Exercise requirements ▸
Reproduce exactly, and solely, the lines running from the top of the data below through the line with "spektakuläre Weise verschmelzen.", both inclusive. Omit pictures.

[Stored data entries]
- - - - - - -

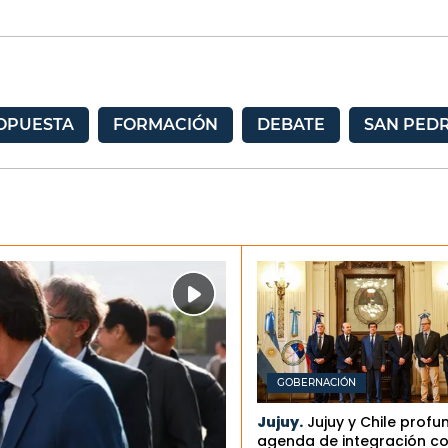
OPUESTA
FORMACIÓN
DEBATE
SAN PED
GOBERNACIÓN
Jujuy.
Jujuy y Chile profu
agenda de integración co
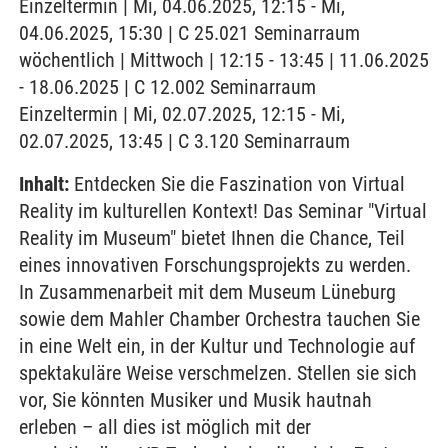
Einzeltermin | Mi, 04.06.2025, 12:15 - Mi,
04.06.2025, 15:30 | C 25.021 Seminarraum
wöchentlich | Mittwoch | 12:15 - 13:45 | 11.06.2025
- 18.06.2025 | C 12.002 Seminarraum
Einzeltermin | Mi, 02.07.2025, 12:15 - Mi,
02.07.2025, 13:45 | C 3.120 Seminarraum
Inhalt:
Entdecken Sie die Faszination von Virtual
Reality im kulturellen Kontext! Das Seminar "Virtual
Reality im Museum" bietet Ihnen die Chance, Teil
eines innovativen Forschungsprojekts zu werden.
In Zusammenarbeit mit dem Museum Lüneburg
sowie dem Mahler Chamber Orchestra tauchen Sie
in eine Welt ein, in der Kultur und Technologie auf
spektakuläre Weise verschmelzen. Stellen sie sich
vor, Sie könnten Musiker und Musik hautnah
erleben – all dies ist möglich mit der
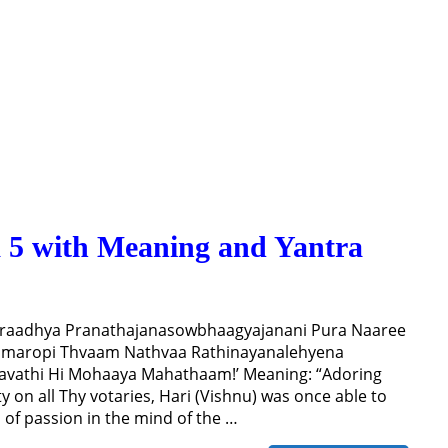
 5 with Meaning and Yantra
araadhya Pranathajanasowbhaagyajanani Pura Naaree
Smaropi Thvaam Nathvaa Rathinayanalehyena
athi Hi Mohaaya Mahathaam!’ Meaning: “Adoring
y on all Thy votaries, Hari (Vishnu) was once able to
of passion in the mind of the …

- - - - - - -

Response to the task ▸
OPUESTA
FORMACIÓN
DEBATE
SAN PED
GOBERNACIÓN
Jujuy.
Jujuy y Chile profu
agenda de integración co
Einzeltermin | Mi, 04.06.2025, 12:15 - Mi,
04.06.2025, 15:30 | C 25.021 Seminarraum
wöchentlich | Mittwoch | 12:15 - 13:45 | 11.06.2025
- 18.06.2025 | C 12.002 Seminarraum
Einzeltermin | Mi, 02.07.2025, 12:15 - Mi,
02.07.2025, 13:45 | C 3.120 Seminarraum
Inhalt:
Entdecken Sie die Faszination von Virtual
Reality im kulturellen Kontext! Das Seminar "Virtual
Reality im Museum" bietet Ihnen die Chance, Teil
eines innovativen Forschungsprojekts zu werden.
In Zusammenarbeit mit dem Museum Lüneburg
sowie dem Mahler Chamber Orchestra tauchen Sie
in eine Welt ein, in der Kultur und Technologie auf
spektakuläre Weise verschmelzen. Stellen sie sich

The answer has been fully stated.